The outsourcing conference last week was attended by up to 300 representatives of U.K. and European end-user organizations. A delegation of New Zealand software and services companies had a stand at a the conference under the banner Outsource2NewZealand.
It was the climax of a NZ$200,000-plus (US$125,000)) NZ Trade and Enterprise (NZTE) bid to help New Zealand companies grab a share of the billions U.K. and Europe will spend on offshore outsourcing this year.
McEwan told the audience he no more believes in big outsourcing deals than he does in solving life's troubles by "putting them in a big polythene bag and throwing it in a canal".
That doesn't mean, however, that he doesn't do any outsourcing, and he says putting work the way of a New Zealand company is not out of the realm of possibility. Remoteness from the U.K. is not the issue, so much as the total cost of managing the outsourcing relationship.
Scottish Power doesn't do application development so has experience of farming out programming on a project basis, including to Indian company Wipro. The utility's willingness to deal with companies even further afield can be demonstrated by its purchase of billing software from a Melbourne company, McEwan says.
If New Zealand companies are to break into the U.K. and European outsourcing market, they need to be easy to do business with. Gartner's Ian Marriott says that is going to require staff on the ground in the U.K.. While some of the companies backing Outsource2NewZealand have U.K. offices, they have another, less formal, potential sales force in the form of the large community of expats working in the U.K. IT industry, estimated by ITANZ to number as many as 4,000.
Last week's first foray into the market included lunches organized by the Kiwi Expat Association (KEA). London-based IT consultant Richard Keyze, who planned to attend one of the sessions, has managed outsourcing contracts with Indian companies on behalf of Merrill Lynch and British Telecom. He says New Zealand, which he left 18 years ago, will have to go after niche markets.
"New Zealand has a very good reputation in the U.K. on an individual basis, which it will need to develop on a corporate basis. Building long-term relationships with clients will be a key thing." Alistair Hughes, of Richmond-based software company Lost Wax, also intended hearing the Outsource2NewZealand pitch, and could see himself willingly passing the message on to contacts in the industry.
"I come from New Zealand so I'm well aware of its capabilities," says Hughes, adding that Kiwis have made up as many as 10 percent of Lost Wax's employees in the past.

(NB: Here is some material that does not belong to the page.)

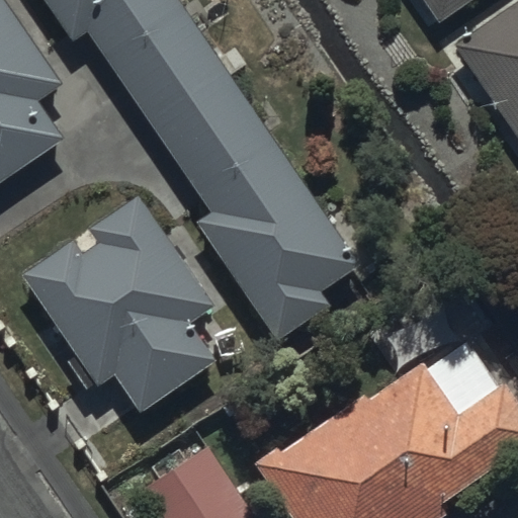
[(61,88),(3,0),(0,0),(0,181),(61,143),(35,104),(61,88)]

Indian companies, too, have deep links with the U.K.. One of the best known is Tata Consultancy Services (TCS), which has had an office in the U.K. since the 1970s. TCS debunks the notion of Indian companies trading on the cheapness of their labor. Keith Sharp, who was manning the TCS stand at the Gartner conference, says the company has development centers in Europe, the U.S., China and Australia and sells its services on the basis of being flexible and global.

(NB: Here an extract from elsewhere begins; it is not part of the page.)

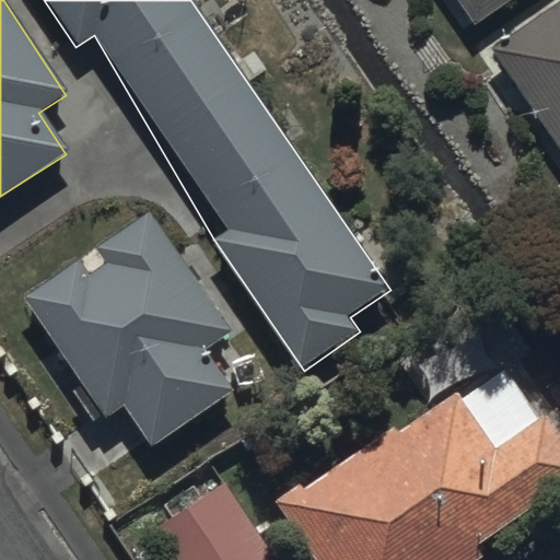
[(456,0),(473,23),(504,0),(456,0)]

The company is part of a consortium, led by Fujitsu, to be awarded work as part of the U.K. government's makeover of the National Health Service's IT systems, which will see it pocket more than $US100 million.
"Offshore outsourcing is no longer a cost-cutting game per se," Sharp says.
He was surprised to see a New Zealand presence at the conference. The absence of a similar national representation by India indicates the maturity of its market, he says.